[Extracted page text data]
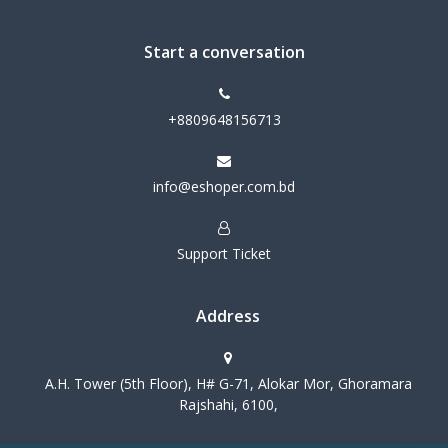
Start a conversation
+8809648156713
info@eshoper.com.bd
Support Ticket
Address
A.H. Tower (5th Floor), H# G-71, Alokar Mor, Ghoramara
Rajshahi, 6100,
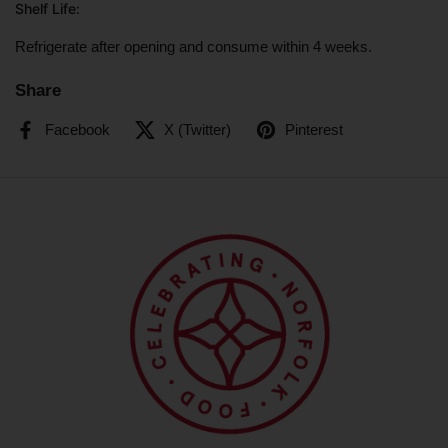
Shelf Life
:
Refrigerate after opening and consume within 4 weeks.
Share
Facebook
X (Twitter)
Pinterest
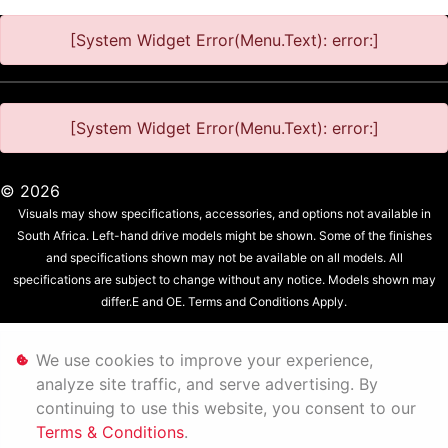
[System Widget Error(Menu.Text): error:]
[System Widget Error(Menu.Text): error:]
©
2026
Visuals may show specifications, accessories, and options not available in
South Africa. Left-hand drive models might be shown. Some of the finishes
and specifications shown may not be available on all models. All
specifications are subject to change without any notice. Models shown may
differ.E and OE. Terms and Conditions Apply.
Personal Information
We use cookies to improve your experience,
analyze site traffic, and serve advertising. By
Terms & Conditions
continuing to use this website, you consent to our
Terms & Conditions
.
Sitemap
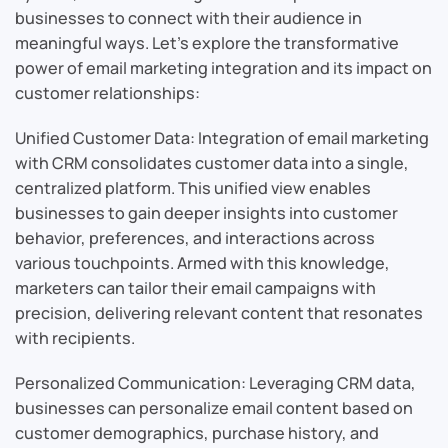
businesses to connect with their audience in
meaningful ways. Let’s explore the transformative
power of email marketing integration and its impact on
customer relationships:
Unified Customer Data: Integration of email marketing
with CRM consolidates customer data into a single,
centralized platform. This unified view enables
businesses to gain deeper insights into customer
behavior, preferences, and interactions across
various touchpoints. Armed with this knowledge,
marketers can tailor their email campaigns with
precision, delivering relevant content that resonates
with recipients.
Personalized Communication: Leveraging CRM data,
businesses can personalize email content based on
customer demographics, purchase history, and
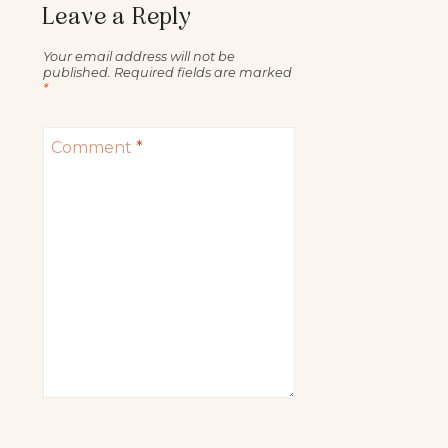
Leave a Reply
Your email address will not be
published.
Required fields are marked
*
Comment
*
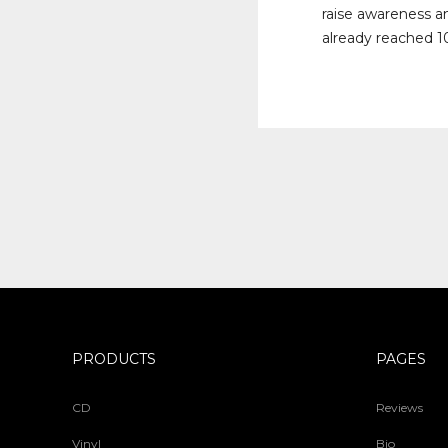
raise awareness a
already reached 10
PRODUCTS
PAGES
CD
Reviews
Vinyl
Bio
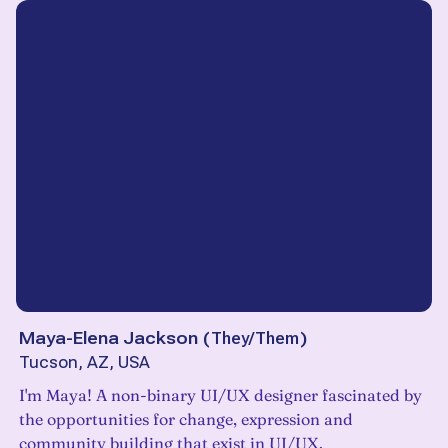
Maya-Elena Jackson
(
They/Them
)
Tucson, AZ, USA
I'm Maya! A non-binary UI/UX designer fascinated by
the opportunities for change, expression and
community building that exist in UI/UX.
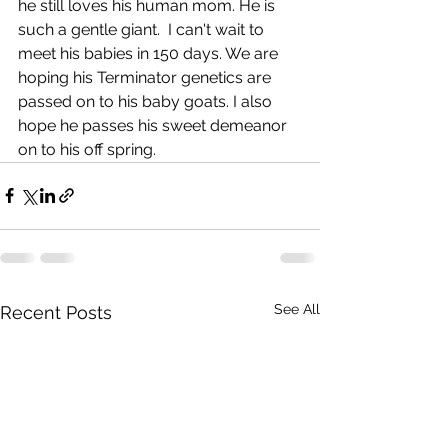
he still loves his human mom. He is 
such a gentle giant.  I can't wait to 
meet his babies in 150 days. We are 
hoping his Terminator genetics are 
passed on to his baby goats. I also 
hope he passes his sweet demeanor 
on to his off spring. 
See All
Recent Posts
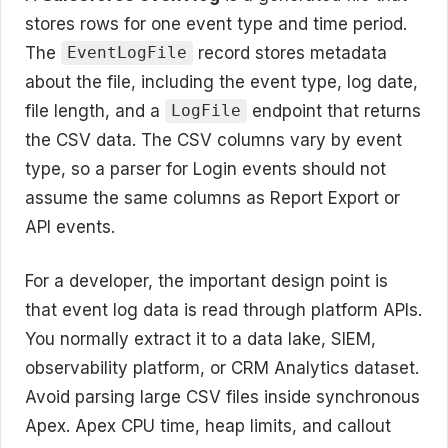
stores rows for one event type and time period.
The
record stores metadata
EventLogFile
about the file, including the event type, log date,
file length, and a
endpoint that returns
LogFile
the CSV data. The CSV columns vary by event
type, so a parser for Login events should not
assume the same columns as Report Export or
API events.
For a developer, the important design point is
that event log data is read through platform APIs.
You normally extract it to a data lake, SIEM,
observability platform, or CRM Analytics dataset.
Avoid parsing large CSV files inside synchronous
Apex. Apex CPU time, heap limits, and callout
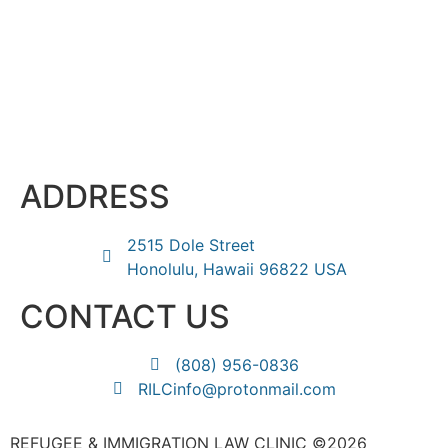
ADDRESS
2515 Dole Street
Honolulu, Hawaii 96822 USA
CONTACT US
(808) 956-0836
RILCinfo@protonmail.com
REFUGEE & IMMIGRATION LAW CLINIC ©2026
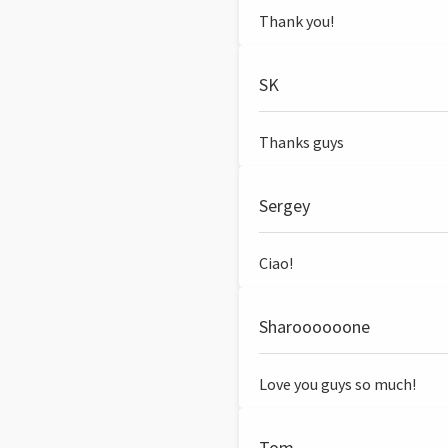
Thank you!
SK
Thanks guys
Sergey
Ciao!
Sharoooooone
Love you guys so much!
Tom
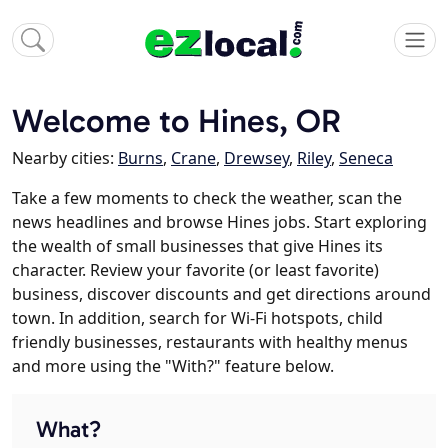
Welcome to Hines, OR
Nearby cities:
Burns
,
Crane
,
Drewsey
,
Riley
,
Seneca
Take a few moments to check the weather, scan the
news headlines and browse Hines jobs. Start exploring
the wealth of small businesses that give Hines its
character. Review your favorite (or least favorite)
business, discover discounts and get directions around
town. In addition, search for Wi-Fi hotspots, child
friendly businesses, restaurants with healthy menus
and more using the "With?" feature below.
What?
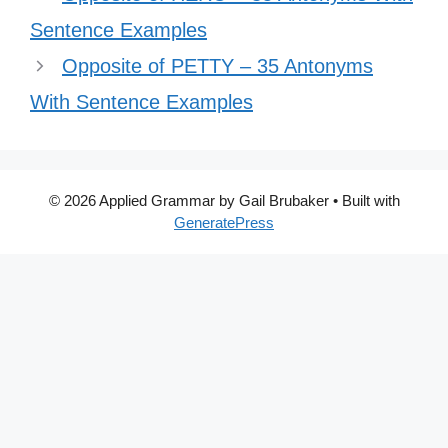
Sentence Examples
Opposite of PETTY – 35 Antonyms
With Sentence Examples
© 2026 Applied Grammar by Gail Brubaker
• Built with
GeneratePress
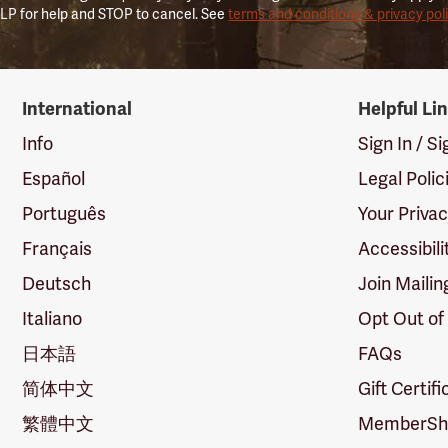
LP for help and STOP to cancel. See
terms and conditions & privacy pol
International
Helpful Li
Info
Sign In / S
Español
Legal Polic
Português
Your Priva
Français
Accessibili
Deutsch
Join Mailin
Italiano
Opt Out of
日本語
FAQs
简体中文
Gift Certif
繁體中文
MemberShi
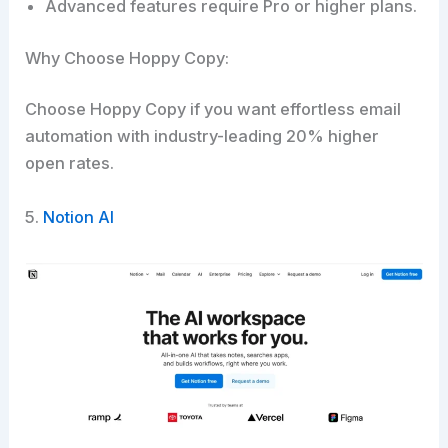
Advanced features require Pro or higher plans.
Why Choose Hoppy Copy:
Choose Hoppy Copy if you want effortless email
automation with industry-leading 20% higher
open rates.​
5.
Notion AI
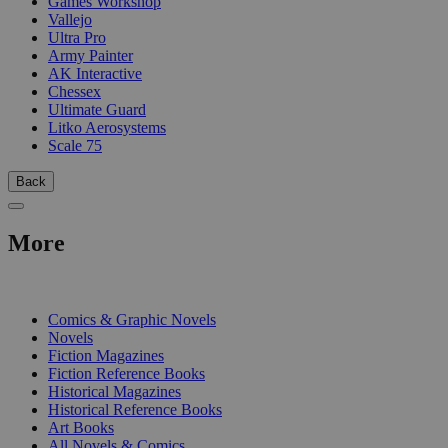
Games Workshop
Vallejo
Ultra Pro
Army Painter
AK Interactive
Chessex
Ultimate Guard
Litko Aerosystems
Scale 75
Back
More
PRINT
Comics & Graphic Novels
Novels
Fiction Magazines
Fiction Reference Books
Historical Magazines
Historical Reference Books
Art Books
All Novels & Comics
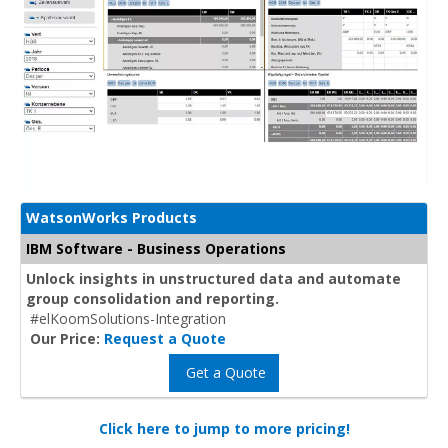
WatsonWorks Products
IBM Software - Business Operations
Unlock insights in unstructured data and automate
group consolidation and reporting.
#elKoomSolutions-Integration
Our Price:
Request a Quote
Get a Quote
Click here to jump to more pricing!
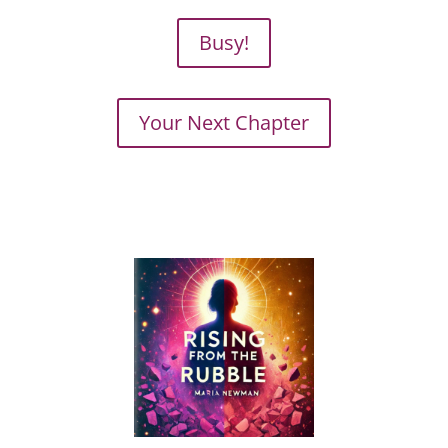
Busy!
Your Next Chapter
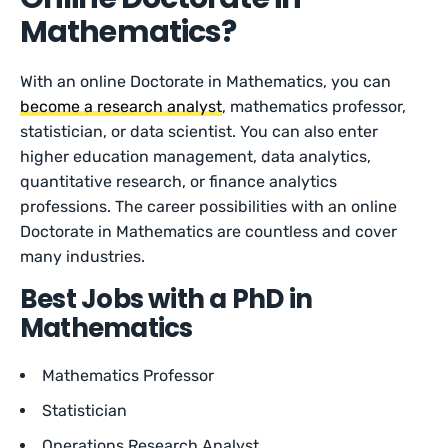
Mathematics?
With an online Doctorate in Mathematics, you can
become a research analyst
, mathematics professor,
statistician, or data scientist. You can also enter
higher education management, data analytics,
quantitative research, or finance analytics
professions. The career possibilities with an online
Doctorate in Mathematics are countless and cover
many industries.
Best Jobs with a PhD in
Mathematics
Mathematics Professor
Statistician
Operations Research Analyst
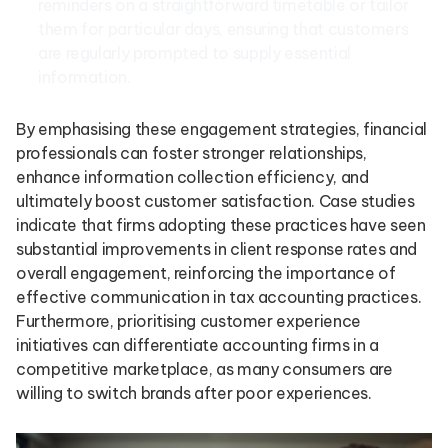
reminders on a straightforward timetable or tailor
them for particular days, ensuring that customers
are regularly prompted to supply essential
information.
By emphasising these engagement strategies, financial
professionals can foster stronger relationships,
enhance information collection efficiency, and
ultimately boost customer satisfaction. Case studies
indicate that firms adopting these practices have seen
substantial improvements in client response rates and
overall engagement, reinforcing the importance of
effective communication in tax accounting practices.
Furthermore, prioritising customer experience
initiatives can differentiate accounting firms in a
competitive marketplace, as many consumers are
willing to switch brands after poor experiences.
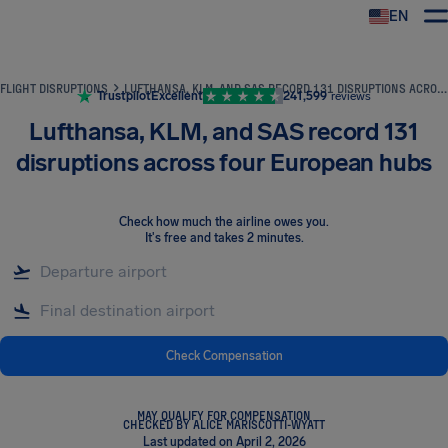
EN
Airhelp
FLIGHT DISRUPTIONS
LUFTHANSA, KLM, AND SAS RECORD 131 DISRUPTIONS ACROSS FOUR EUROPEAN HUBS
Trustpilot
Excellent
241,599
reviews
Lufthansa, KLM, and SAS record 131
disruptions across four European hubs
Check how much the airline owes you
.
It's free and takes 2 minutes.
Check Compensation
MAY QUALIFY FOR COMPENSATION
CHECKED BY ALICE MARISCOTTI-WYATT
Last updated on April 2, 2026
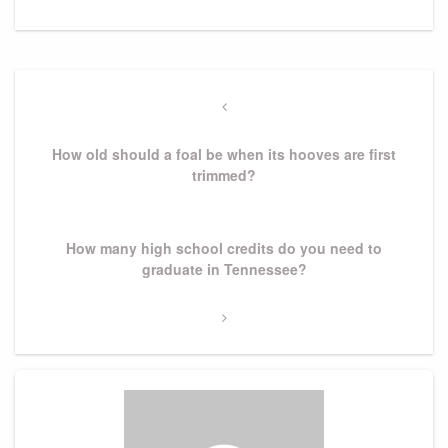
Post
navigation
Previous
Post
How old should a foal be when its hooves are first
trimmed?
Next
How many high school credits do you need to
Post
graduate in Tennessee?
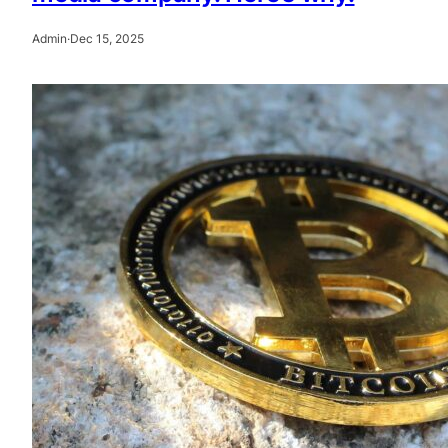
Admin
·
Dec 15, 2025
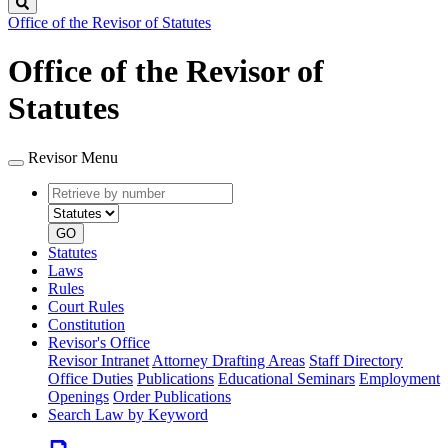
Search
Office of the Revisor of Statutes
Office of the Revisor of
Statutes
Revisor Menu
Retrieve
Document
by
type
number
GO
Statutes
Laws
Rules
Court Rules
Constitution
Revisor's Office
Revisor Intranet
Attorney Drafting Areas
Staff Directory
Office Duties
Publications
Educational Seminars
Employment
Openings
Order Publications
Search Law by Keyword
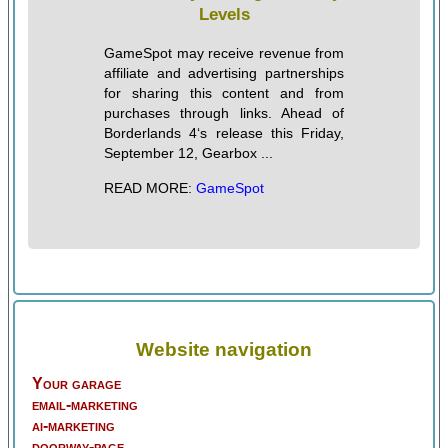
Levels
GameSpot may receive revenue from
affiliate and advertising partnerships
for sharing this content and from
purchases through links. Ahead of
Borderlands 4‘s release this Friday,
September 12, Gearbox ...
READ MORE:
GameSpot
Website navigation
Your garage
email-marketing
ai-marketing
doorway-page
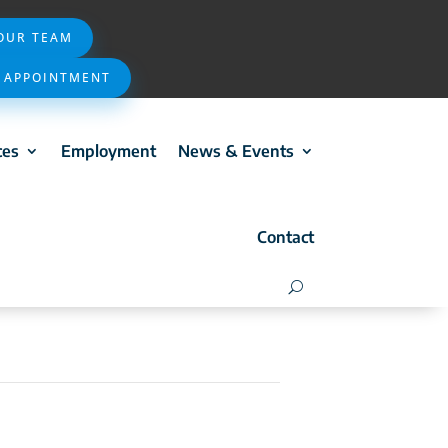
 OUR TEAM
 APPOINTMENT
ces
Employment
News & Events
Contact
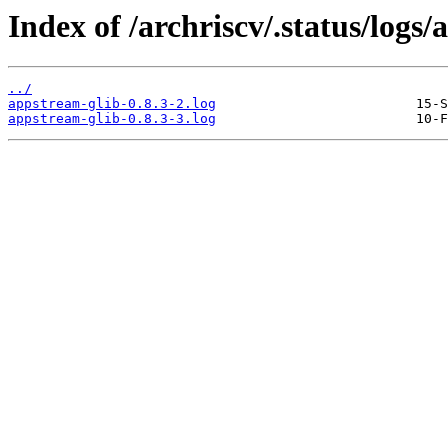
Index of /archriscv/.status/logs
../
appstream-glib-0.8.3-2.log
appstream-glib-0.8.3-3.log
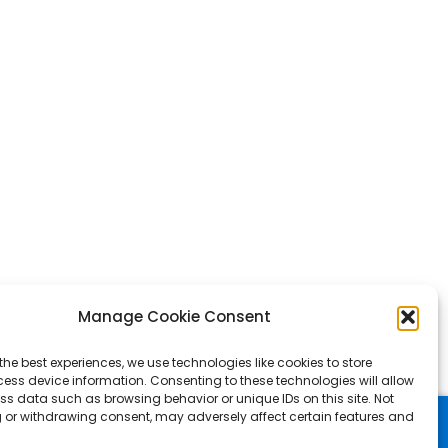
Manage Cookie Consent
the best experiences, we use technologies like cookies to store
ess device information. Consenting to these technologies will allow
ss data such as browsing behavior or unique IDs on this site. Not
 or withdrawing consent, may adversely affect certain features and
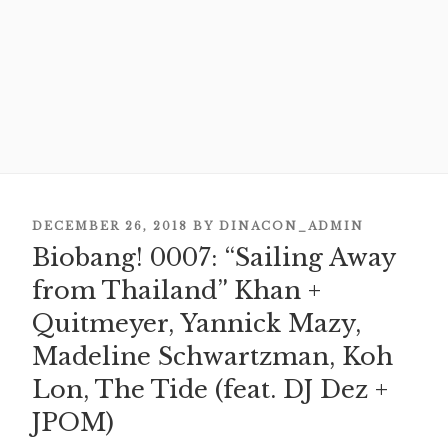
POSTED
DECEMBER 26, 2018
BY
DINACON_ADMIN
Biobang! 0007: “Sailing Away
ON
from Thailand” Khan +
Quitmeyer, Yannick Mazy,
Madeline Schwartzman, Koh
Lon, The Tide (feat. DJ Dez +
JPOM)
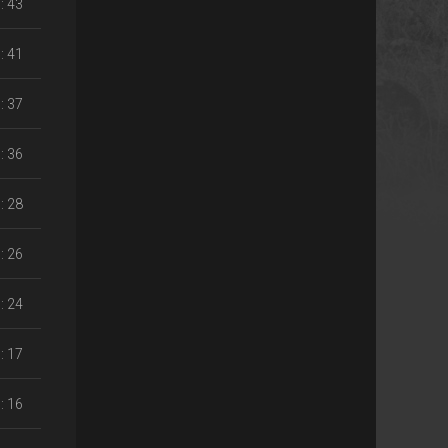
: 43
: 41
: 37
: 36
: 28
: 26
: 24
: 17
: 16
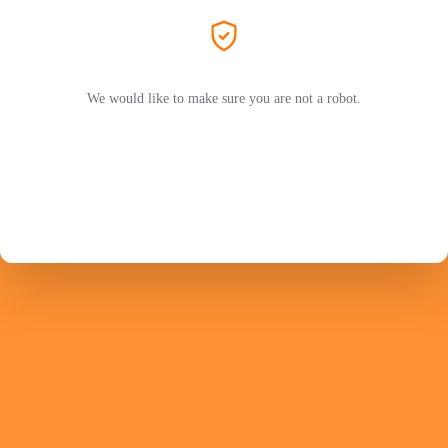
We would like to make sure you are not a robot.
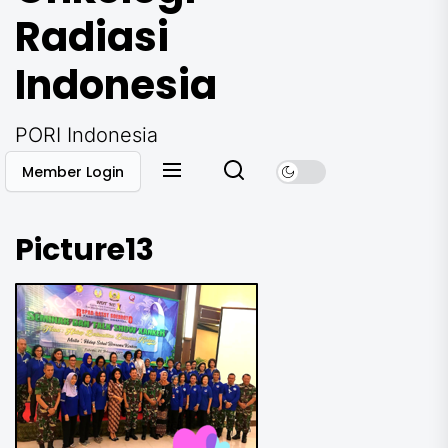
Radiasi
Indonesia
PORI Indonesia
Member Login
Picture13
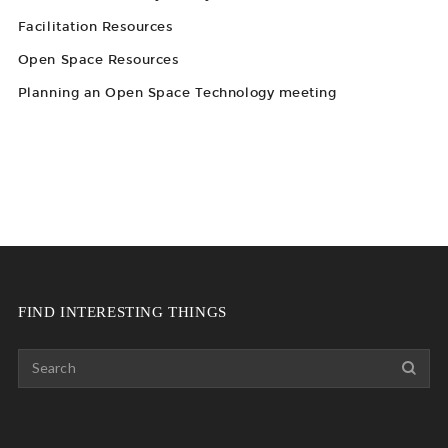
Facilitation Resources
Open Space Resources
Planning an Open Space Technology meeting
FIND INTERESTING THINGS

▶ REQUIREMENT: Identify the lines of the data that contain the word "practices". Copy each of them.

▶ RESPONSE AREA:
indicate that firms adopting these practices have seen
effective communication in tax accounting practices.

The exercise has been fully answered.